====== RECORDS SUPPLIED
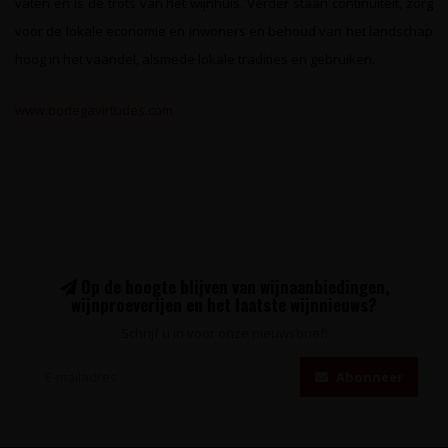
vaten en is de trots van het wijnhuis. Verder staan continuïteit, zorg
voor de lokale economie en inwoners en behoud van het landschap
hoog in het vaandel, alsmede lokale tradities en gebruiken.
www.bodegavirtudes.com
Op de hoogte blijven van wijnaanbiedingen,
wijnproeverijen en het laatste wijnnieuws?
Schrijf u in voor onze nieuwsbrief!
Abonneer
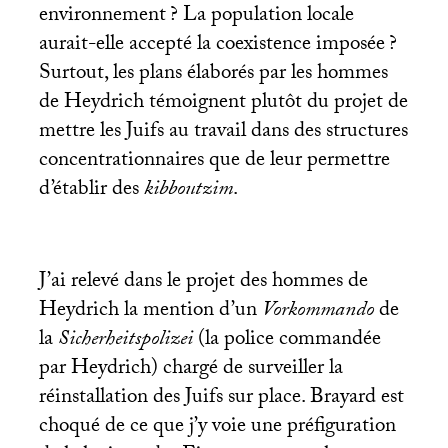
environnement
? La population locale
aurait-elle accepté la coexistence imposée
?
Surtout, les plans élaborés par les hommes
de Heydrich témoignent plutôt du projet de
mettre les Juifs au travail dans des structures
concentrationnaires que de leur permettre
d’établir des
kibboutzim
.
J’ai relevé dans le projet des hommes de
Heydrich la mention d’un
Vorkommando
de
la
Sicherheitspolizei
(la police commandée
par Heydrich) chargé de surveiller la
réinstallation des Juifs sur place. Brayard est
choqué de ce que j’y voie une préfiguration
============
- **PROBLEM TO WORK ON**
Set down every record exactly, without the pictures.

- **OUTPUT OF THE TASK**
vaten en is de trots van het wijnhuis. Verder staan continuïteit, zorg
voor de lokale economie en inwoners en behoud van het landschap
hoog in het vaandel, alsmede lokale tradities en gebruiken.
www.bodegavirtudes.com
Op de hoogte blijven van wijnaanbiedingen,
wijnproeverijen en het laatste wijnnieuws?
Schrijf u in voor onze nieuwsbrief!
Abonneer
environnement
? La population locale
aurait-elle accepté la coexistence imposée
?
Surtout, les plans élaborés par les hommes
de Heydrich témoignent plutôt du projet de
mettre les Juifs au travail dans des structures
concentrationnaires que de leur permettre
d’établir des
kibboutzim
.
J’ai relevé dans le projet des hommes de
Heydrich la mention d’un
Vorkommando
de
la
Sicherheitspolizei
(la police commandée
par Heydrich) chargé de surveiller la
réinstallation des Juifs sur place. Brayard est
choqué de ce que j’y voie une préfiguration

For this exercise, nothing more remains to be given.